Work item – Pictures aside, write every record out again word for word.

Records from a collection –
***

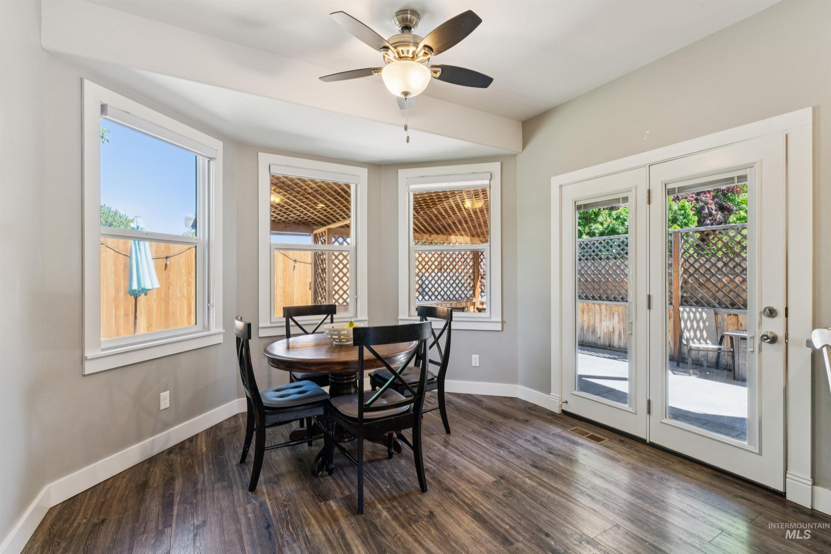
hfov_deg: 95.3
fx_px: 379
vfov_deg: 72.4
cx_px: 416
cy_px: 277
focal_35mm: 16
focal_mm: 16.4
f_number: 13
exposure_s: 1/13
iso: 400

***

Answer section –
hfov_deg: 95.3
fx_px: 379
vfov_deg: 72.4
cx_px: 416
cy_px: 277
focal_35mm: 16
focal_mm: 16.4
f_number: 13
exposure_s: 1/13
iso: 400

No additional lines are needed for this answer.